An interesting case is making its way through the appellate courts of one northeastern state, and the outcome could change the way that custody matters are handled in Maryland and across the nation. The case centers on whether a parent has the right to pro bono legal counsel in the event that he or she cannot afford an attorney. While the mother in this case may have won the most recent battle, she still has quite a way to go before she can regain legal custody and be reunited with her daughter.
The matter began when the mother placed her child into short-term foster care at an adoption agency. That agency then encouraged a foster family to take the mother to court to terminate her parental rights. They did so, and were successful in both terminating her rights and adopting her daughter against the mother's will. Because she could not hire an attorney, the mother represented herself in those hearings.
In appeals, an attorney who took on the case was able to successfully argue that the mother should have been given legal counsel, even if she could not afford to hire an attorney on her own. The appellate court agreed and has sent the case back for a new hearing. The court also ruled that parents should have the right to free legal counsel if they cannot hire their own attorney. That issue is now under appeal at the New Jersey Supreme Court, and could eventually end up before the U.S. Supreme Court.

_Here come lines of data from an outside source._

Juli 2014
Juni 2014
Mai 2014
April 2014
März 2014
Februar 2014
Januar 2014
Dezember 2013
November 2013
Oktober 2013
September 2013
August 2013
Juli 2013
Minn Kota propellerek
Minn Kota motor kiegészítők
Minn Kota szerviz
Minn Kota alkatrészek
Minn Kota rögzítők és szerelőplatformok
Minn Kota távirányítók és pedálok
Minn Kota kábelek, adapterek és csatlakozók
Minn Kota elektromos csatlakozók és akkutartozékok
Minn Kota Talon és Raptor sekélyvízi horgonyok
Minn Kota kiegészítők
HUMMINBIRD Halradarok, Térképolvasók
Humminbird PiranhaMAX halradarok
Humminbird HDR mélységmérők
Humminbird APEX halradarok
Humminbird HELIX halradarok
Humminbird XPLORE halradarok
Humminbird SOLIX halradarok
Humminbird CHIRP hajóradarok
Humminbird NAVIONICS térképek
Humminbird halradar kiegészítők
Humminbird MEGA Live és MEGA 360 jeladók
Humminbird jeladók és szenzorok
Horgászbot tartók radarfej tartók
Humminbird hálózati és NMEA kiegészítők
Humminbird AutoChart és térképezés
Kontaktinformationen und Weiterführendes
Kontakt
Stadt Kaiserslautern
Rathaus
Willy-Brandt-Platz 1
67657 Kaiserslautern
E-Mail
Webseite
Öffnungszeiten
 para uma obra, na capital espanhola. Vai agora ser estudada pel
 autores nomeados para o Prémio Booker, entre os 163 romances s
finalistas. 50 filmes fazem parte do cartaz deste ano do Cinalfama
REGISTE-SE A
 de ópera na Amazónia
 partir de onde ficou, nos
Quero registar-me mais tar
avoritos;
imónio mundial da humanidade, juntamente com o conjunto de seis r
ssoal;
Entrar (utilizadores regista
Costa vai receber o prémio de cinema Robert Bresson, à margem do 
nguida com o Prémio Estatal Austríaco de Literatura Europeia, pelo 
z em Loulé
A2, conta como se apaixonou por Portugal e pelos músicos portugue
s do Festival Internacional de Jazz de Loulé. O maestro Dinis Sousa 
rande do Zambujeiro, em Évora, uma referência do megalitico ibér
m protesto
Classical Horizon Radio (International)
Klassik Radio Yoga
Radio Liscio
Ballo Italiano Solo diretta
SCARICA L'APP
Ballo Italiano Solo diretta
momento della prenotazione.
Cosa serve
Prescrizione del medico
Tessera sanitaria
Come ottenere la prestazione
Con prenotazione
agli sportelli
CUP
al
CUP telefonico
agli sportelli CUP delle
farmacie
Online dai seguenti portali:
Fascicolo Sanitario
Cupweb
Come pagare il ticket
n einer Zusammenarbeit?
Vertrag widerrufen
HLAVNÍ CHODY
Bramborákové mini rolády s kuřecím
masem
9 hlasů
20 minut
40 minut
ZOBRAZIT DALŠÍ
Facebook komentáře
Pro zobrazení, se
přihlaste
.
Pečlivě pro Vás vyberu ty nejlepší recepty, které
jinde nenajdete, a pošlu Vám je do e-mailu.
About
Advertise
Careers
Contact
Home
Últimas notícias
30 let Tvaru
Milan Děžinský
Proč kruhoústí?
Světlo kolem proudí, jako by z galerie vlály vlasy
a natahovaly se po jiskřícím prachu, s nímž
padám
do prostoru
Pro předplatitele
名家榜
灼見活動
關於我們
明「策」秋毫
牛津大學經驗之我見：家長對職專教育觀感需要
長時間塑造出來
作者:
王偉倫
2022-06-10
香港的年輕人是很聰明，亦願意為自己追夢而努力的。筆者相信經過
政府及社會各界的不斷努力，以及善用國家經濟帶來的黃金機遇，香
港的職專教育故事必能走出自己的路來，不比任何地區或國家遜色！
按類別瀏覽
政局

For now, the mother is preparing for the new custody trial, and she may be able to visit with her daughter in the interim period before the matter goes back to court. However, the new trial will focus on the best interests of the child, who has now been living with her adoptive family for two years and has bonded with them. It is possible that the child's mother could lose her daughter yet again, even if she has an attorney to assist her this time around. The legal custody case has sparked debate in Maryland and across the nation, and the outcome could change the way that child custody works for disadvantaged parents.